In the last few days I have reconsidered what I want my recovery to be – my reconsideration arises from interacting with someone who has expanded my view of recovery.
Until now I had just seen integration as my goal, without really questioning it, as it seemed the logical conclusion to some healing work that I had done, and had benefits for me. So I just kept incorporating that stage into other healing work without actually questioning its necessity.
Now I think about it more and see that its not directly my goal, but an extrapolation of my goal. My actual goal really is – and always has been – to not have flashbacks, nightmares, anxiety and other things that sabotage my life. So I ask if I really need to integrate all the broken off parts of my mind – perhaps this mission would be so time consuming that I miss out on expressing with the subsequent productivity that I gain.
Maybe just rescuing them or somehow removing them from their prison is enough to stop their contribution to my life sabotage. As long as they don’t sabotage my life, isnt that enough? I can focus on that and then if I feel integration is necessary to consolidate particular life skills, or to complete the healing work in that instance, then I can proceed with that.
However, I have been here in the past, kind of. I had healed a little, and thought that maybe this was enough, and I could continue with my life. Yet I was still self sabotaging. Now I am more aware and can easily see that the arising of negative emotion and self-sabotaging thinking patterns are an indication I need more healing, and that I cant just overcome it with my willpower alone.
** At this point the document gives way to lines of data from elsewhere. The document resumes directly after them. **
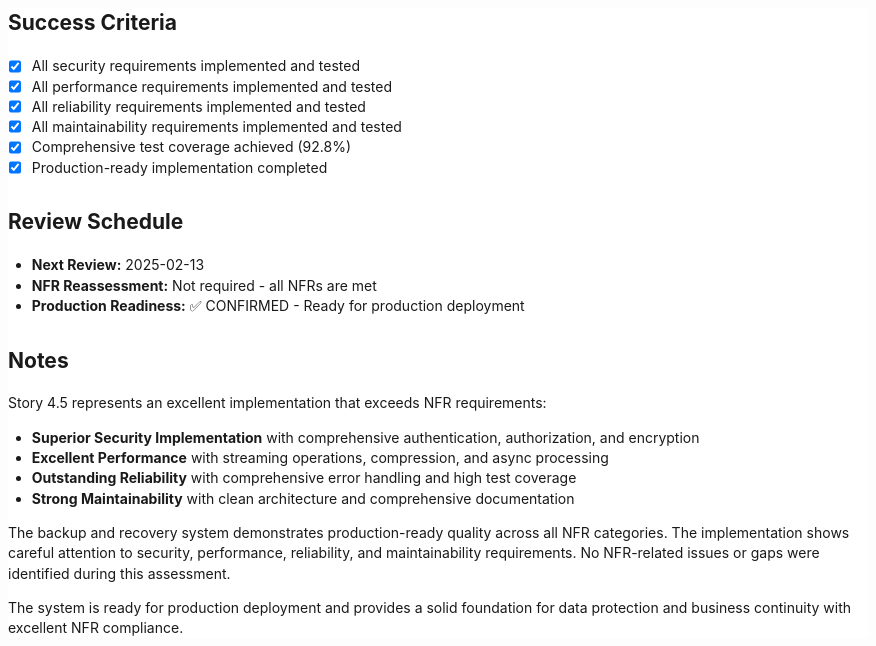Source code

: ## Success Criteria

- [x] All security requirements implemented and tested
- [x] All performance requirements implemented and tested
- [x] All reliability requirements implemented and tested
- [x] All maintainability requirements implemented and tested
- [x] Comprehensive test coverage achieved (92.8%)
- [x] Production-ready implementation completed

## Review Schedule

- **Next Review:** 2025-02-13
- **NFR Reassessment:** Not required - all NFRs are met
- **Production Readiness:** ✅ CONFIRMED - Ready for production deployment

## Notes

Story 4.5 represents an excellent implementation that exceeds NFR requirements:

- **Superior Security Implementation** with comprehensive authentication, authorization, and encryption
- **Excellent Performance** with streaming operations, compression, and async processing
- **Outstanding Reliability** with comprehensive error handling and high test coverage
- **Strong Maintainability** with clean architecture and comprehensive documentation

The backup and recovery system demonstrates production-ready quality across all NFR categories. The implementation shows careful attention to security, performance, reliability, and maintainability requirements. No NFR-related issues or gaps were identified during this assessment.

The system is ready for production deployment and provides a solid foundation for data protection and business continuity with excellent NFR compliance.
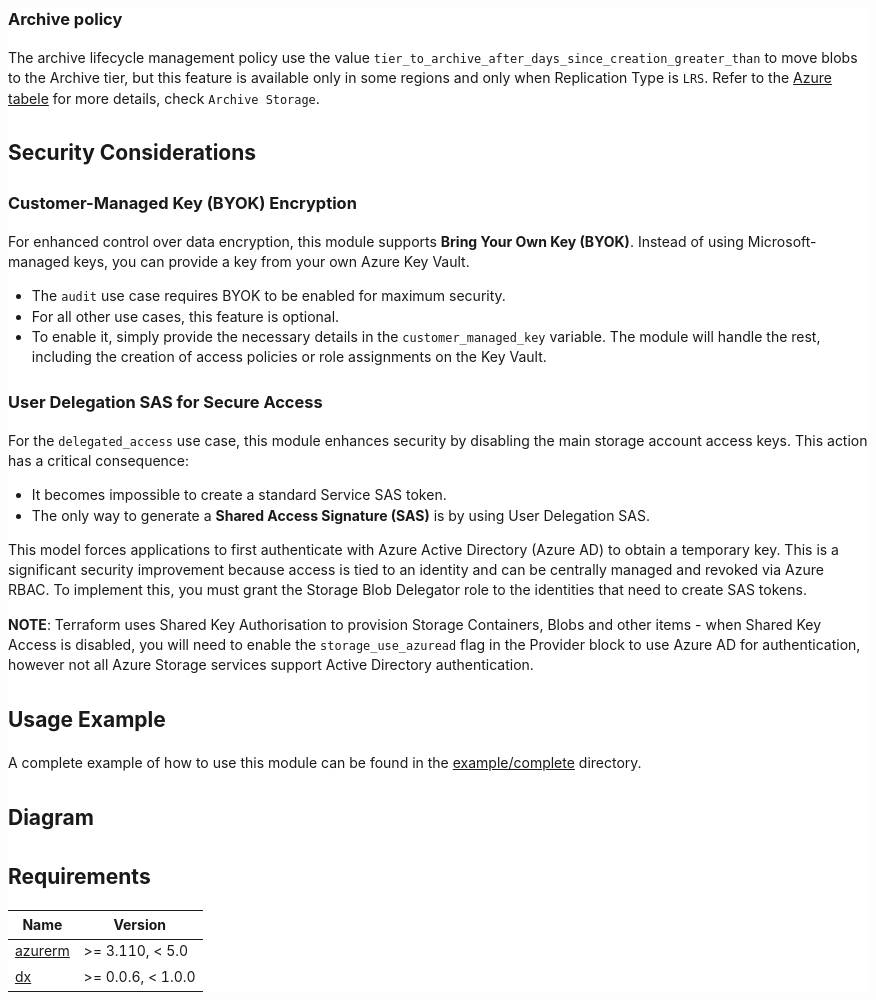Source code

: ### Archive policy

The archive lifecycle management policy use the value `tier_to_archive_after_days_since_creation_greater_than` to move blobs to the Archive tier, but this feature is available only in some regions and only when Replication Type is `LRS`.
Refer to the [Azure tabele](https://azure.microsoft.com/it-it/explore/global-infrastructure/products-by-region/table) for more details, check `Archive Storage`.

## Security Considerations

### Customer-Managed Key (BYOK) Encryption

For enhanced control over data encryption, this module supports **Bring Your Own Key (BYOK)**. Instead of using Microsoft-managed keys, you can provide a key from your own Azure Key Vault.

- The `audit` use case requires BYOK to be enabled for maximum security.
- For all other use cases, this feature is optional.
- To enable it, simply provide the necessary details in the `customer_managed_key` variable. The module will handle the rest, including the creation of access policies or role assignments on the Key Vault.

### User Delegation SAS for Secure Access

For the `delegated_access` use case, this module enhances security by disabling the main storage account access keys. This action has a critical consequence:

- It becomes impossible to create a standard Service SAS token.
- The only way to generate a **Shared Access Signature (SAS)** is by using User Delegation SAS.

This model forces applications to first authenticate with Azure Active Directory (Azure AD) to obtain a temporary key. This is a significant security improvement because access is tied to an identity and can be centrally managed and revoked via Azure RBAC. To implement this, you must grant the Storage Blob Delegator role to the identities that need to create SAS tokens.

  **NOTE**:
  Terraform uses Shared Key Authorisation to provision Storage Containers, Blobs and other items - when Shared Key Access is disabled, you will need to enable the `storage_use_azuread` flag in the Provider block to use Azure AD for authentication, however not all Azure Storage services support Active Directory authentication.

## Usage Example

A complete example of how to use this module can be found in the [example/complete](https://github.com/pagopa-dx/terraform-azurerm-azure-storage-account/tree/main/examples/complete) directory.

## Diagram




## Requirements

| Name | Version |
|------|---------|
| <a name="requirement_azurerm"></a> [azurerm](#requirement\_azurerm) | >= 3.110, < 5.0 |
| <a name="requirement_dx"></a> [dx](#requirement\_dx) | >= 0.0.6, < 1.0.0 |
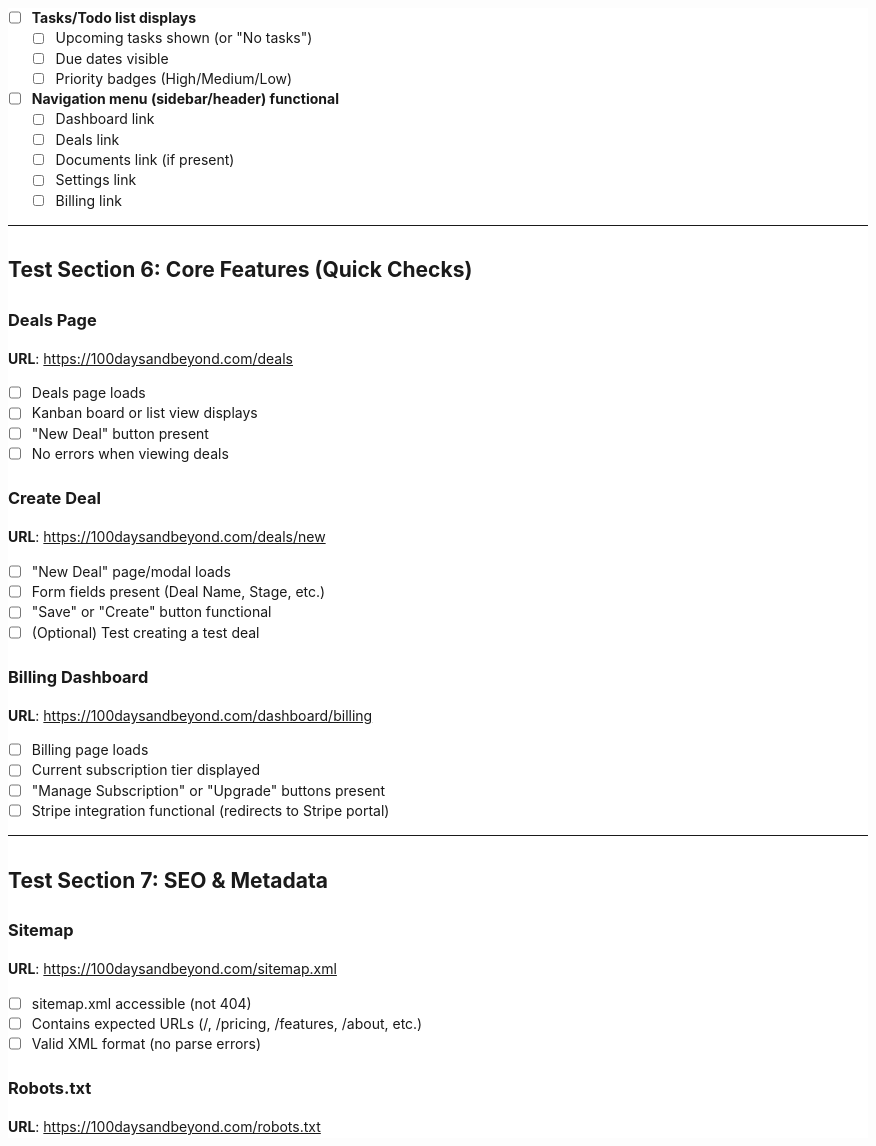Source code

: - [ ] **Tasks/Todo list displays**
  - [ ] Upcoming tasks shown (or "No tasks")
  - [ ] Due dates visible
  - [ ] Priority badges (High/Medium/Low)

- [ ] **Navigation menu (sidebar/header) functional**
  - [ ] Dashboard link
  - [ ] Deals link
  - [ ] Documents link (if present)
  - [ ] Settings link
  - [ ] Billing link

---

## Test Section 6: Core Features (Quick Checks)

### Deals Page
**URL**: https://100daysandbeyond.com/deals

- [ ] Deals page loads
- [ ] Kanban board or list view displays
- [ ] "New Deal" button present
- [ ] No errors when viewing deals

### Create Deal
**URL**: https://100daysandbeyond.com/deals/new

- [ ] "New Deal" page/modal loads
- [ ] Form fields present (Deal Name, Stage, etc.)
- [ ] "Save" or "Create" button functional
- [ ] (Optional) Test creating a test deal

### Billing Dashboard
**URL**: https://100daysandbeyond.com/dashboard/billing

- [ ] Billing page loads
- [ ] Current subscription tier displayed
- [ ] "Manage Subscription" or "Upgrade" buttons present
- [ ] Stripe integration functional (redirects to Stripe portal)

---

## Test Section 7: SEO & Metadata

### Sitemap
**URL**: https://100daysandbeyond.com/sitemap.xml

- [ ] sitemap.xml accessible (not 404)
- [ ] Contains expected URLs (/, /pricing, /features, /about, etc.)
- [ ] Valid XML format (no parse errors)

### Robots.txt
**URL**: https://100daysandbeyond.com/robots.txt
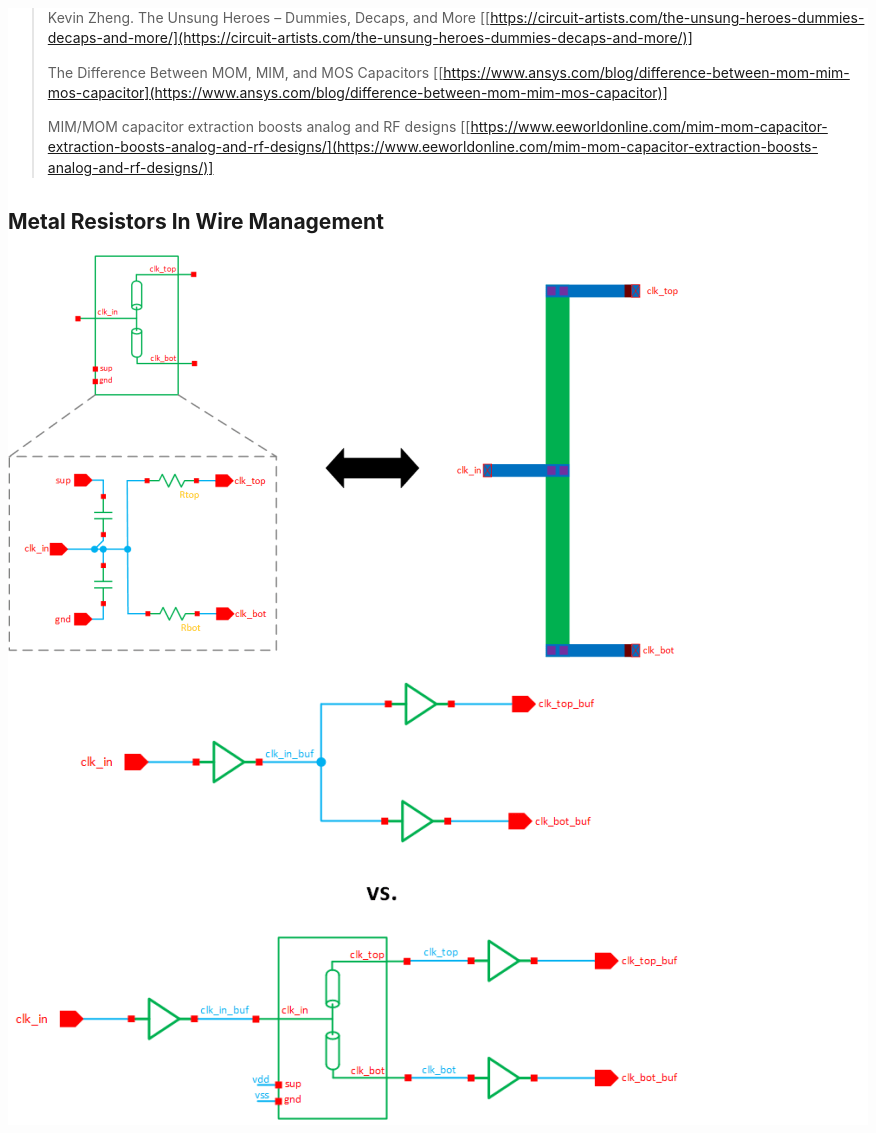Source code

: 


> Kevin Zheng. The Unsung Heroes – Dummies, Decaps, and More [[https://circuit-artists.com/the-unsung-heroes-dummies-decaps-and-more/](https://circuit-artists.com/the-unsung-heroes-dummies-decaps-and-more/)]
>
> The Difference Between MOM, MIM, and MOS Capacitors [[https://www.ansys.com/blog/difference-between-mom-mim-mos-capacitor](https://www.ansys.com/blog/difference-between-mom-mim-mos-capacitor)]
>
> MIM/MOM capacitor extraction boosts analog and RF designs [[https://www.eeworldonline.com/mim-mom-capacitor-extraction-boosts-analog-and-rf-designs/](https://www.eeworldonline.com/mim-mom-capacitor-extraction-boosts-analog-and-rf-designs/)]



## Metal Resistors In Wire Management



![img](dfm-layout/metresclk.png)

![img](dfm-layout/clk-route-sch.png)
Reconsidering this has really helped me refine my recovery goal. Rather than studiously work through particular steps that have sometimes been really beneficial, I want my recovery to be based on desired outcomes, not procedures. I can decide to integrate if that is required to achieve the desired recovery outcome – and not, if it doesnt.
Bouncing ideas off others and receiving their insight and inspiration, has been so beneficial for me. It is much better to heal within a community of others – than to continue alone as I had been.